Records for the task:
###

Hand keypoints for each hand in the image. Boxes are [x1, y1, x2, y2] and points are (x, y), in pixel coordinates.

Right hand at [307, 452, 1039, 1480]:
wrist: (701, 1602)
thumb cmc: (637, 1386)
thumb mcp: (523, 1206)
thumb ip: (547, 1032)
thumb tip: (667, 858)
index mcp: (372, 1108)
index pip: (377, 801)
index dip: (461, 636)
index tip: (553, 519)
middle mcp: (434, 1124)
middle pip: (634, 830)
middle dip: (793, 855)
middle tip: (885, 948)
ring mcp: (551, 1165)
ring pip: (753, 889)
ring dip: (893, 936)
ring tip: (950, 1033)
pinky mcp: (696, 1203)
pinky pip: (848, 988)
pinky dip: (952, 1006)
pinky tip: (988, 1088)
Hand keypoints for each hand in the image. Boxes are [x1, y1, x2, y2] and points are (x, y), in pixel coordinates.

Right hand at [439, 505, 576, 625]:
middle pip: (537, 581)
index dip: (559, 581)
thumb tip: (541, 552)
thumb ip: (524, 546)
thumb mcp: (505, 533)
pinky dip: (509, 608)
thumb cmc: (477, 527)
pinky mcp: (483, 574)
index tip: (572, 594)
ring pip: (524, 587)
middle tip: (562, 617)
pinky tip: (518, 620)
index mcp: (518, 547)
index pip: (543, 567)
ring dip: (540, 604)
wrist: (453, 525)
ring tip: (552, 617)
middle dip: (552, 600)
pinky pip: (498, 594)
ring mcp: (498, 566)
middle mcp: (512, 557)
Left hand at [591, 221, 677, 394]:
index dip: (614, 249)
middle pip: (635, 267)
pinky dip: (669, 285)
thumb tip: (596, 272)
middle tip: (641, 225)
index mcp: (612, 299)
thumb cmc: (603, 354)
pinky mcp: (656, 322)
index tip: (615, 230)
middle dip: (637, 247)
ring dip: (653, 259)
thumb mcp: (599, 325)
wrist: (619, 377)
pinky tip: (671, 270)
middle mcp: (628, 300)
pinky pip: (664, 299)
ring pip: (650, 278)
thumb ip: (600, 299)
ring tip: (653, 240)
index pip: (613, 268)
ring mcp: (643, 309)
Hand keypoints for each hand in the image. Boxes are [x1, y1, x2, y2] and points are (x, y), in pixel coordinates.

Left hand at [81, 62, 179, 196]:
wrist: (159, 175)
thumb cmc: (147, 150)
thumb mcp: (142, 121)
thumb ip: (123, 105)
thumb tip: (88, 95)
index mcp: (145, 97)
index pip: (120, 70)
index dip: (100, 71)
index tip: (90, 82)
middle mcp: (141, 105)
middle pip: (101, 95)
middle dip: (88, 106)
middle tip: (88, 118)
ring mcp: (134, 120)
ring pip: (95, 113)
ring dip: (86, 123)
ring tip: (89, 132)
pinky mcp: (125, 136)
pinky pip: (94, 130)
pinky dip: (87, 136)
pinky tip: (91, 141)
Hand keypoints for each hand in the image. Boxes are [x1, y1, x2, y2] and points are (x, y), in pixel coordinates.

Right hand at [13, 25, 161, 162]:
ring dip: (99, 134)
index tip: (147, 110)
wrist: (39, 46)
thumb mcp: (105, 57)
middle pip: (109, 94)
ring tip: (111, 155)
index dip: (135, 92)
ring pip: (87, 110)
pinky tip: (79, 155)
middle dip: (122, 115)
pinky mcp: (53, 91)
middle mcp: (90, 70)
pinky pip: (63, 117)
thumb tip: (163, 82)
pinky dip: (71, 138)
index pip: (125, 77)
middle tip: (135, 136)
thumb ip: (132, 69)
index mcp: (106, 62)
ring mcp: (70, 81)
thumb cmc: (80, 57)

###

What you have to do: Each of the records shown above needs to be repeated exactly.

Solution to this problem:
Hand keypoints for each hand in the image. Boxes are [x1, y1, x2, y2] and points are (x, y), in pixel coordinates.

Right hand at [307, 452, 1039, 1480]:
wrist: (701, 1602)
thumb cmc: (637, 1386)
thumb mcp: (523, 1206)
thumb ip: (547, 1032)
thumb tip: (667, 858)
index mcp: (372, 1108)
index pip: (377, 801)
index dip: (461, 636)
index tip: (553, 519)
middle mcp: (434, 1124)
middle pip: (634, 830)
middle dip: (793, 855)
middle tip: (885, 948)
ring mcp: (551, 1165)
ring pip: (753, 889)
ring dip: (893, 936)
ring tip: (950, 1033)
pinky mcp: (696, 1203)
pinky pip: (848, 988)
pinky dip: (952, 1006)
pinky tip: (988, 1088)
Hand keypoints for each hand in the image. Boxes are [x1, y1, x2, y2] and points are (x, y), in pixel coordinates.

Right hand at [439, 505, 576, 625]:
middle pip: (537, 581)
index dip: (559, 581)
thumb tip: (541, 552)
thumb ip: (524, 546)
thumb mcp: (505, 533)
pinky dip: (509, 608)
thumb cmc: (477, 527)
pinky mcp: (483, 574)
index tip: (572, 594)
ring pip: (524, 587)
middle tip: (562, 617)
pinky tip: (518, 620)
index mcp: (518, 547)
index pip: (543, 567)
ring dip: (540, 604)
wrist: (453, 525)
ring tip: (552, 617)
middle dip: (552, 600)
pinky pip: (498, 594)
ring mcp: (498, 566)
middle mcp: (512, 557)
Left hand at [591, 221, 677, 394]:
index dip: (614, 249)
middle pip: (635, 267)
pinky dip: (669, 285)
thumb tip: (596, 272)
middle tip: (641, 225)
index mcp: (612, 299)
thumb cmc: (603, 354)
pinky mcp: (656, 322)
index tip: (615, 230)
middle dip: (637, 247)
ring dip: (653, 259)
thumb mcp: (599, 325)
wrist: (619, 377)
pinky tip: (671, 270)
middle mcp: (628, 300)
pinky pip: (664, 299)
ring pip: (650, 278)
thumb ip: (600, 299)
ring tip: (653, 240)
index pip: (613, 268)
ring mcp: (643, 309)
Hand keypoints for each hand in the image. Boxes are [x1, y1, x2, y2] and points are (x, y), in pixel coordinates.

Left hand at [81, 62, 179, 196]:
wrist: (159, 175)
thumb cmc: (147, 150)
thumb mcp: (142, 121)
thumb ip: (123, 105)
thumb tip: (88, 95)
index mcp: (145, 97)
index pip: (120, 70)
index dip: (100, 71)
index tip: (90, 82)
middle mcp: (141, 105)
middle pip: (101, 95)
middle dip: (88, 106)
middle tip: (88, 118)
ring mcp: (134, 120)
ring pip: (95, 113)
ring dip: (86, 123)
ring tip: (89, 132)
pinky mcp: (125, 136)
pinky pip: (94, 130)
pinky dip: (87, 136)
pinky tip: (91, 141)
Hand keypoints for each hand in the image. Boxes are [x1, y1, x2, y2] and points are (x, y), in pixel coordinates.

Right hand at [13, 25, 161, 162]:
ring dip: (99, 134)
index tip: (147, 110)
wrist: (39, 46)
thumb mcp: (105, 57)
middle pip: (109, 94)
ring tip: (111, 155)
index dip: (135, 92)
ring pip: (87, 110)
pinky tip: (79, 155)
middle dip: (122, 115)
pinky mcp: (53, 91)
middle mcp: (90, 70)
pinky pip: (63, 117)
thumb tip: (163, 82)
pinky dip: (71, 138)
index pip: (125, 77)
middle tip: (135, 136)
thumb ip: (132, 69)
index mcp: (106, 62)
ring mcp: (70, 81)
thumb cmc: (80, 57)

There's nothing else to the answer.